Hyatt reports RevPAR growth for Q2

While reporting Hyatt Hotels Corp.’s second quarter 2023 financial results to investors, President and CEO Mark Hoplamazian said he was “very pleased” with the company’s performance. “Overall results in the second quarter continue to be very strong, as we anticipated,” he said on an earnings call. “Compared to the second quarter of 2019, leisure transient revenue increased by 26 percent in the second quarter.” This increase also marked a 200 basis point improvement from the growth that the company reported in Q1 this year compared to the first quarter of 2019—“a clear sign that leisure guests continue to prioritize travel,” Hoplamazian said.

The company’s comparable systemwide revenue per available room increased 15 percent in the quarter compared to 2022, while comparable owned and leased hotels RevPAR increased 10.1 percent. Comparable owned and leased hotels operating margins were 26.2 percent in the second quarter.

Adjusted earnings before interest, taxes, depreciation or amortization was $273 million in the second quarter of 2023 compared to $255 million in the second quarter of 2022. Net income was $68 million compared to $206 million in the second quarter of 2022. Adjusted net income was $88 million in the second quarter of 2023 compared to $51 million in the second quarter of 2022. Net income in the second quarter of 2022 included $251 million of gains from the sales of real estate.

Operational Update

In the second quarter of 2023, comparable systemwide RevPAR was up 15 percent compared to the second quarter of 2022, and up 8 percent compared to the second quarter of 2019 for the same set of comparable properties.

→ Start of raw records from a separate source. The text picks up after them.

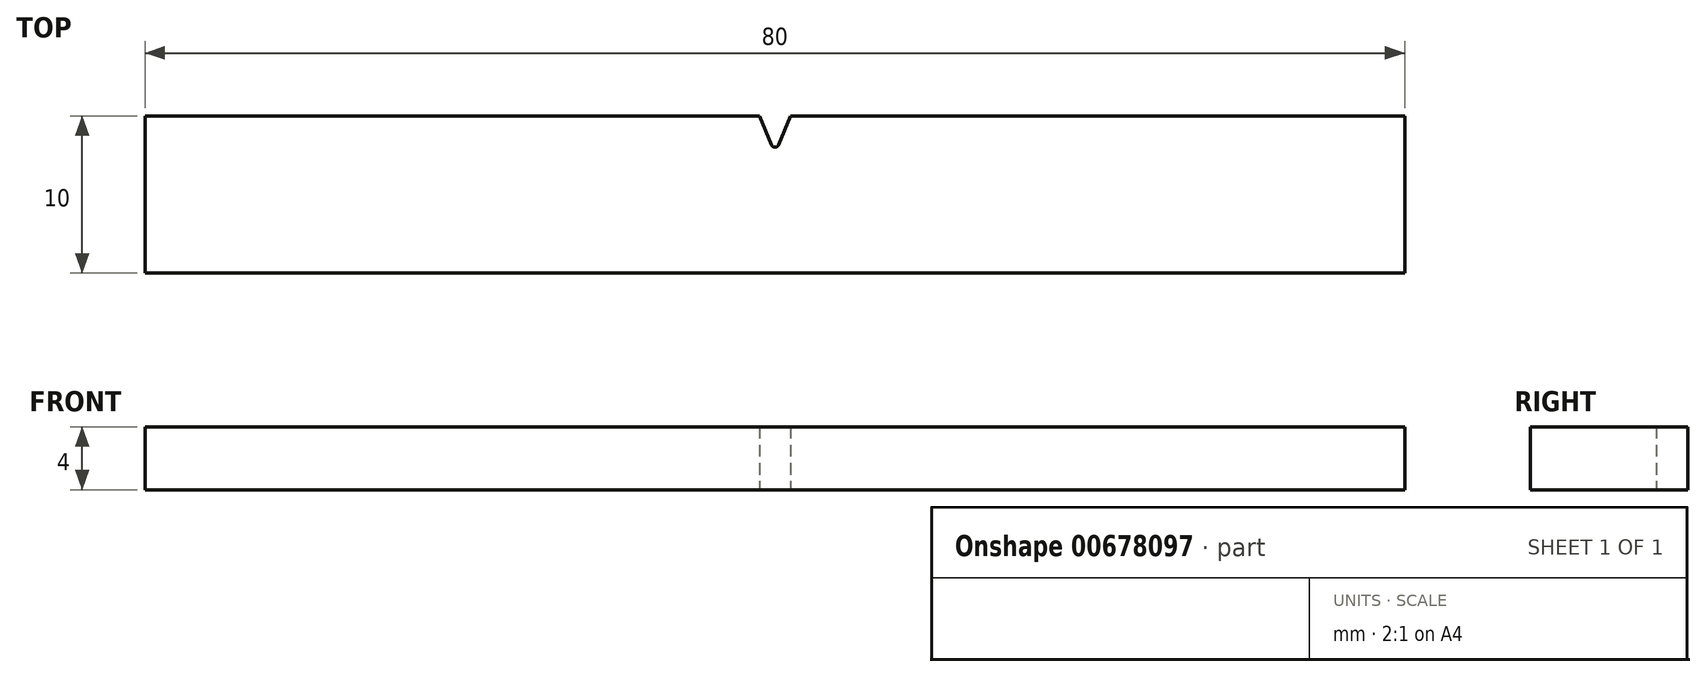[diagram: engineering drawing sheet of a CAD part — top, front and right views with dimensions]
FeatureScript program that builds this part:
annotation { "Feature Type Name" : "Feature", "Feature Type Description" : "" }
export const myFeature = defineFeature(function(context is Context, id is Id, definition is map)
    precondition{}
    {
        {
            var Q0;
            Q0=qCreatedBy(makeId("Top.planeOp"),FACE);
            var sketch = newSketch(context, id + "F0", { "sketchPlane" : qUnion([Q0])});
            skLineSegment(sketch, "E0", {"start": v(0, 10) * mm, "end": v(0, 0) * mm});
            skLineSegment(sketch, "E1", {"start": v(0, 0) * mm, "end": v(-80, 0) * mm});
            skLineSegment(sketch, "E2", {"start": v(-80, 0) * mm, "end": v(-80, 10) * mm});
            skArc(sketch, "E3", {"start": v(-40.22, 8.15) * mm, "mid": v(-40, 8) * mm, "end": v(-39.76, 8.15) * mm});
            skLineSegment(sketch, "E4", {"start": v(-39, 10) * mm, "end": v(-39.76, 8.15) * mm});
            skLineSegment(sketch, "E5", {"start": v(-40.99, 10) * mm, "end": v(-40.22, 8.15) * mm});
            skLineSegment(sketch, "E6", {"start": v(-40.99, 10) * mm, "end": v(-80, 10) * mm});
            skLineSegment(sketch, "E7", {"start": v(-39, 10) * mm, "end": v(0, 10) * mm});
            skPoint(sketch, "E8.start.orphan", {"position": v(-40, 0) * mm});
            skSolve(sketch);
        }
        {
            var Q0;
            Q0=makeQuery(id+"F0.imprint","IMPRINT",FACE,{"disambiguationData":[TD([[makeQuery(id+"F0.imprint","IMPRINT",EDGE,{"derivedFrom":sQuery(id+"F0.wireOp",EDGE,"E0")}),-1.0]])]});
            extrude(context, id + "F1", {"entities" : qUnion([Q0]), "depth" : 4 * mm, "offsetDistance" : 25 * mm});
        }
    });
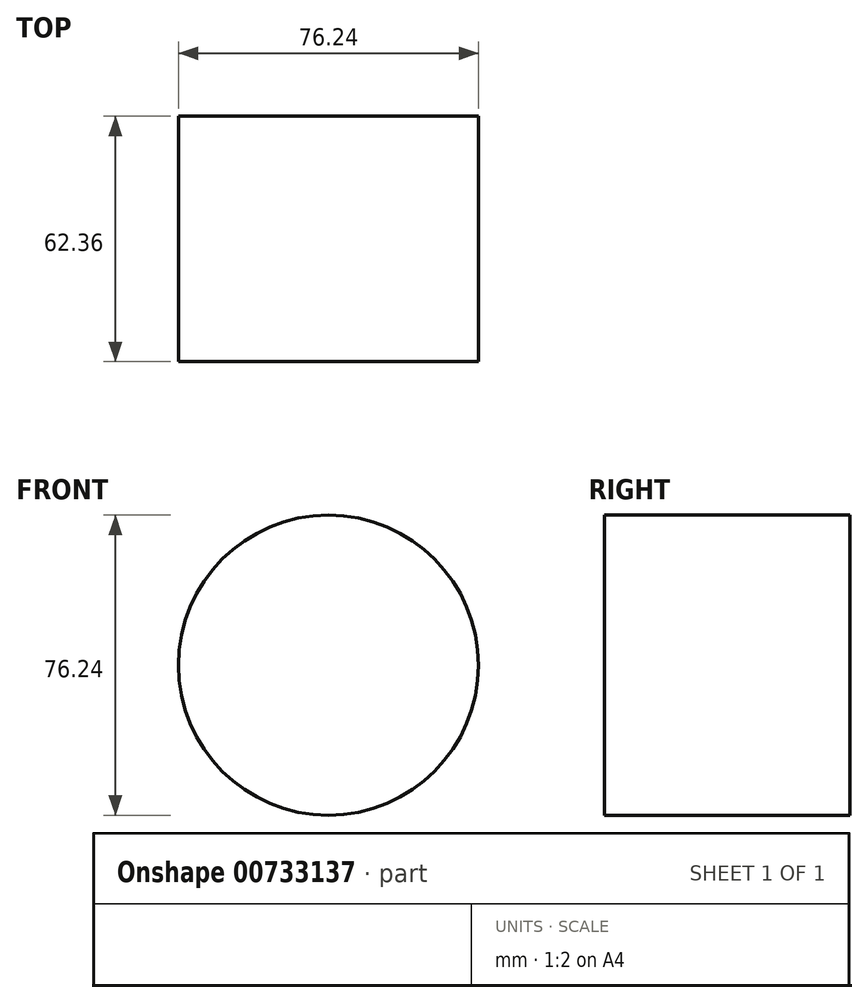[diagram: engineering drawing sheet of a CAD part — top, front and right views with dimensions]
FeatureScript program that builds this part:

In the second quarter of 2023, average rate growth remained strong, up 5 percent on a constant currency basis, while occupancy improved 660 basis points, as compared to the same period in 2022. Comparable net package RevPAR for Hyatt’s ALG properties increased 8 percent in the second quarter of 2023, compared to the same period in 2022.

A record level of total management, franchise, license, and other fees of $248 million were generated in the second quarter of 2023, up 21 percent compared to the second quarter of 2022. Fee revenue growth was driven by continued strong global top-line performance and flow-through in addition to the contribution from net rooms growth.

Openings and Development

Hyatt reported 6.9 percent net rooms growth during the second quarter over the trailing 12 month period. “Notably, conversion opportunities remained a significant contributor to our net rooms growth this quarter,” Hoplamazian said during the call. 

During the second quarter, 24 new hotels (or 5,927 rooms) joined Hyatt's system. Notable openings in the quarter included Andaz Nanjing Hexi, Grand Hyatt La Manga Club Golf & Spa, Hyatt Regency Mexico City Insurgentes, Impression Isla Mujeres by Secrets, and The Pell, part of JdV by Hyatt.

As of June 30, the company had a pipeline of executed management or franchise contracts for approximately 585 hotels (approximately 119,000 rooms), representing approximately 40 percent of the existing portfolio.

The upper-midscale Hyatt Studios brand, first announced in April, has been “well received” by Hyatt’s ownership community, Hoplamazian said. “Letters of interest for over 100 hotels have begun converting to signed contracts, and we expect the first property to open in the second half of 2024.” 

On June 2, Hyatt completed the acquisition of Smith Global Limited (Mr & Mrs Smith) and paid cash of £58 million (approximately $72 million, or $50 million net of cash acquired, using exchange rates as of the acquisition date). The acquisition adds more than 1,500 boutique and luxury properties in more than 20 new countries to World of Hyatt.

Hyatt also is making progress on the two previously announced assets marketed for sale. “We expect to be under contract for one asset and select a buyer for the other asset soon,” Hoplamazian said during the call. The company still plans to realize $2 billion of gross proceeds from the sale of real estate, net of acquisitions, by the end of 2024 as part of its expanded asset-disposition commitment announced in August 2021. As of June 30, the company has realized $721 million of proceeds from the net disposition of real estate as part of this commitment.

Looking Ahead

CFO Joan Bottarini told investors the company was updating its full-year 2023 systemwide RevPAR growth expectations to a range of 14 percent to 16 percent compared to 2022 on a constant currency basis, driven by the recovery in Asia Pacific and improving demand in group and business transient. “We continue to anticipate RevPAR growth will be in the mid to high single digits in the back half of the year,” she added. 

The company also is reaffirming its expectations of net rooms growth of approximately 6 percent for the full year of 2023 and is updating net income to approximately $215 million. “We feel really good about the rest of the year, given the sustained leisure travel demand that we're seeing, and the group business,” she told the investors.